A Closer Look at John 3.16 (part 2)

For God so loved the world that he gave his one and only Son, that whoever believes in him shall not perish…

This passage is found near the conclusion of a larger conversation between Jesus and Nicodemus that is recorded in John 3. Nicodemus comes at night and begins by complimenting Jesus – we know you are teacher who has come from God. For no one could perform the miraculous signs you are doing if God were not with him (John 3.2).  Jesus ignores the praise because he understands the real intention of Nicodemus’ comment.   Nicodemus came to him speaking generally about the miracles, but hidden beneath was a personal interest in the Messianic kingdom and his own place in it.  Here was a man who was thinking deeply about himself, wondering how he, himself, might enter into God’s kingdom.  This is why Jesus replies, “ I tell you the truth, no one can see the kingdom of God unless he is born again … I tell you the truth, no one can enter the kingdom of God unless he is born of water and the Spirit.” As a Pharisee, Nicodemus probably understood that Gentiles (i.e., non-Jews) needed to be “born again,” but it staggered his mind to think that something similar had to happen to himself, a Jew.

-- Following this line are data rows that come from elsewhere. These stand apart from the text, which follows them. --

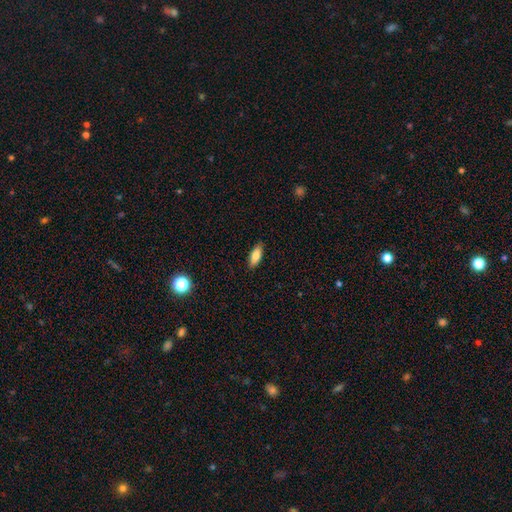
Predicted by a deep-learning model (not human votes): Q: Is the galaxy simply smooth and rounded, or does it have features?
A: smooth — 81%.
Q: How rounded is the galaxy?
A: in between — 75%.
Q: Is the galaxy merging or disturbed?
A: none — 88%.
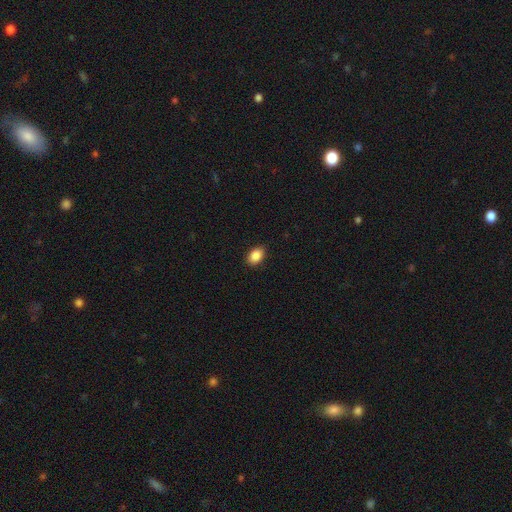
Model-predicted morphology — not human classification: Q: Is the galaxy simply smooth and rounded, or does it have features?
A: smooth — 88%.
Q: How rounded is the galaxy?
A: in between — 84%.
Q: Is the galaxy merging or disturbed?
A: none — 88%.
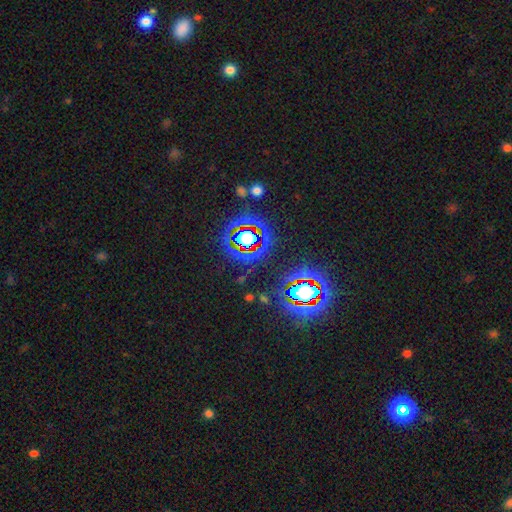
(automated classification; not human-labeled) A star or artifact, not a galaxy (80%).

Vote fractions:
- Smooth or featured? star or artifact: 80% / smooth: 10% / featured or disk: 9%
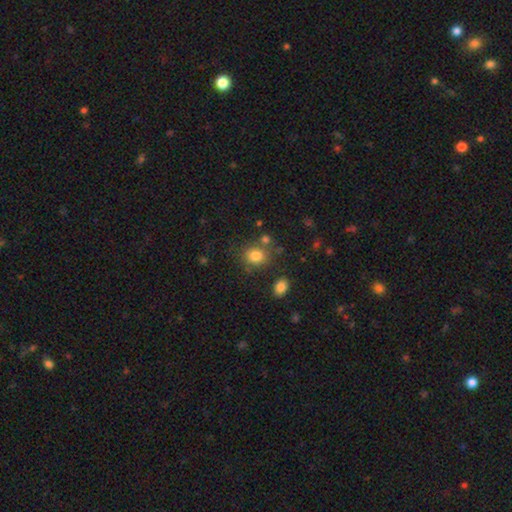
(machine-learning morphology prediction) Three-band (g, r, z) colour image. It shows a smooth galaxy with no disk features (81%) that is round (71%). Merging: none (73%).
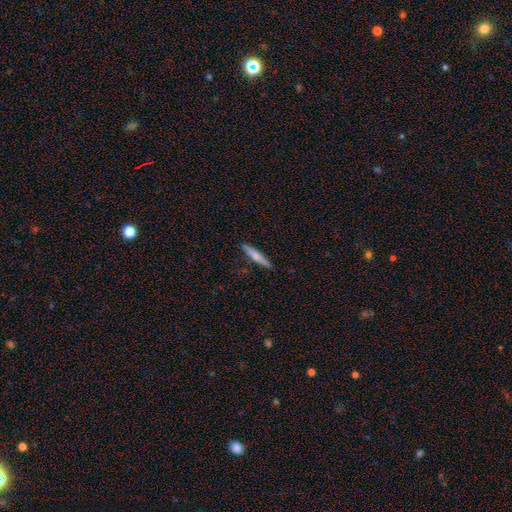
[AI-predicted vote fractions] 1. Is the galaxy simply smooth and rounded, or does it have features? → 65% smooth, 29% featured or disk, 6% star or artifact.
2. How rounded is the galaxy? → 93% cigar-shaped, 6% in between, 1% round.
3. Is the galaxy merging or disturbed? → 89% none, 8% minor disturbance, 2% major disturbance, 1% merger.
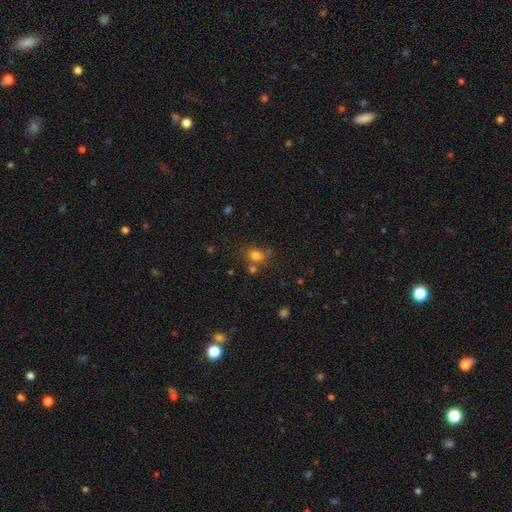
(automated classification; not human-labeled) This is likely a smooth galaxy (77%). How rounded: possibly in between (52%). Merging: likely none (63%).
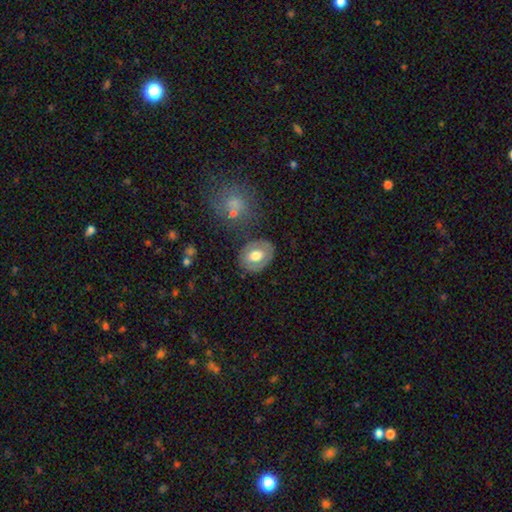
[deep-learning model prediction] smooth 57%, featured or disk 36%, star or artifact 6%. Down the decision tree: how rounded — in between (68%); merging — none (79%).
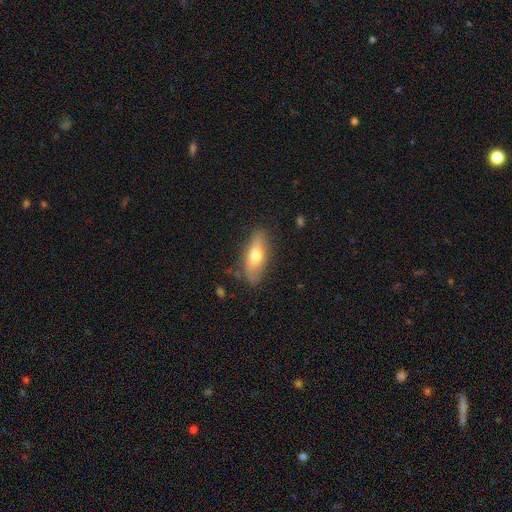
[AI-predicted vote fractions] A smooth galaxy with no disk features (62%) that is in between round and cigar-shaped (70%). Merging: none (78%).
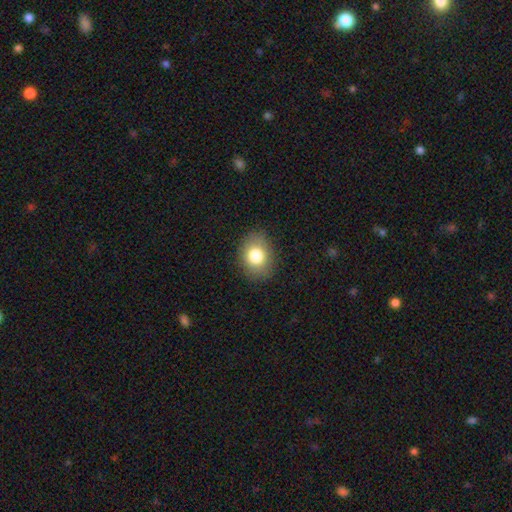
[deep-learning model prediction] A smooth galaxy with no disk features (80%) that is in between round and cigar-shaped (57%). Merging: none (85%).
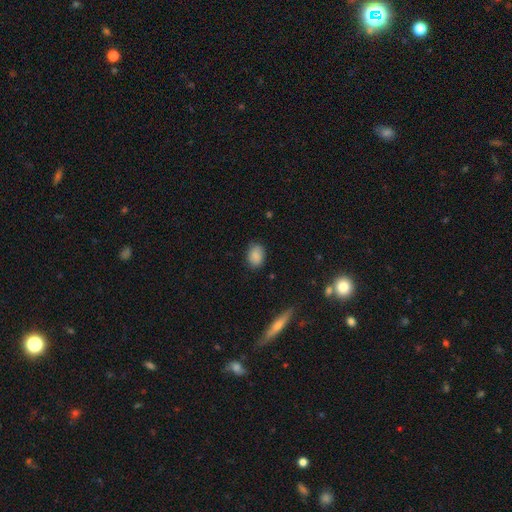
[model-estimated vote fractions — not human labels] Smooth or featured? Predicted: smooth (p=0.86). How rounded? Predicted: in between (p=0.74). Merging? Predicted: none (p=0.80).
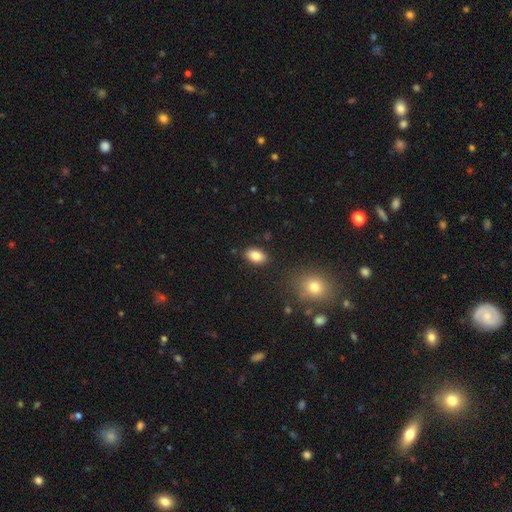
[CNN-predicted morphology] Q: Smooth or featured?
A: smooth (85%); runner-up: star or artifact (8%)
Q: How rounded?
A: in between (90%); runner-up: round (8%)
Q: Merging?
A: none (87%); runner-up: minor disturbance (9%)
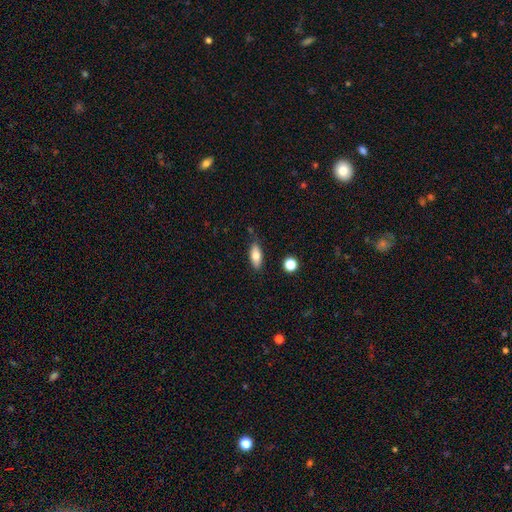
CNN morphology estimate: This is likely a smooth galaxy (78%). How rounded: likely in between (79%). Merging: likely none (77%).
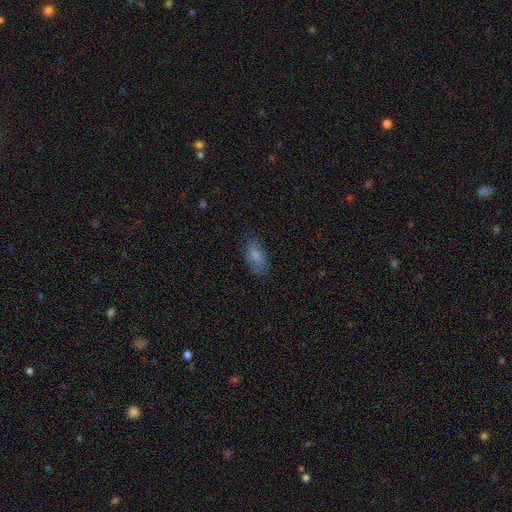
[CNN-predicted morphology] Q: Smooth or featured?
A: smooth (80%); runner-up: featured or disk (12%)
Q: How rounded?
A: in between (87%); runner-up: cigar-shaped (10%)
Q: Merging?
A: none (76%); runner-up: minor disturbance (18%)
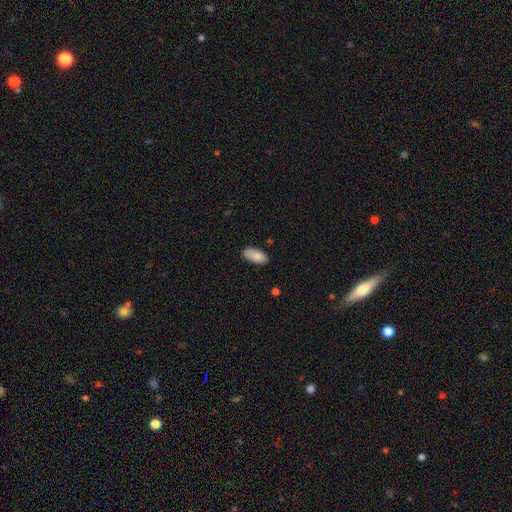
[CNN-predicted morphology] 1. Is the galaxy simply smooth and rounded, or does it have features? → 88% smooth, 6% star or artifact, 6% featured or disk.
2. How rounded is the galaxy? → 91% in between, 7% cigar-shaped, 2% round.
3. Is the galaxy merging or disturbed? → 83% none, 13% minor disturbance, 2% major disturbance, 1% merger.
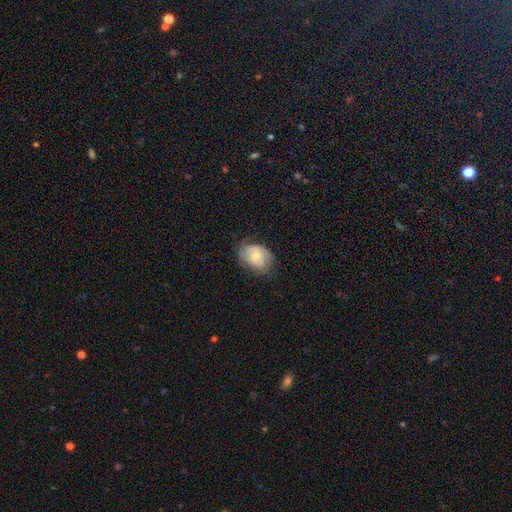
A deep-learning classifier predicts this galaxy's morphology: smooth 57%, featured or disk 35%, star or artifact 8%. Down the decision tree: how rounded — in between (70%); merging — none (63%).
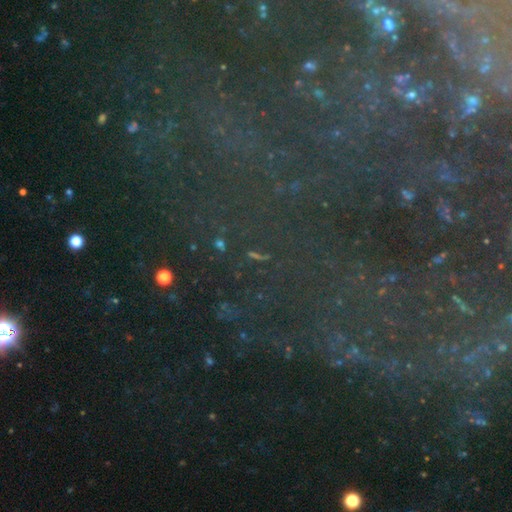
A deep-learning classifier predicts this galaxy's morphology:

The Jewish ceremony for a Gentile entering Judaism  proclaimed the individual “like a child born new.”  Jesus is saying in effect, Jews like yourself must realize that your pedigree and lineage are irrelevant in the sight of God. You must treat yourselves the same way you treat Gentiles who want to become Jews. You insist that they renounce their past, be circumcised and be ceremonially washed in water. But you are farther from the Kingdom of God than you think a Gentile is from Judaism. You, yourself, must be ‘born again’.”  Nicodemus wonders, Wasn’t he a child of Abraham by virtue of his Jewish mother? How could he become any more Jewish than he was through his mother? He was bewildered by Jesus’ instruction but he was beginning to understand now.

Nicodemus was a man who had a lot going for himself. He was a man of the Pharisees, a highly venerated and noble strain of Judaism who had refused to compromise their religion. It seems, though, that he was dissatisfied by what he was he was hearing about Jesus and so he resolved to look into things for himself. Perhaps his example is a useful lesson for us. When we are dissatisfied with what the world tells us about Jesus and we want to listen to him for ourselves, that is a very helpful and hopeful state of mind to be in!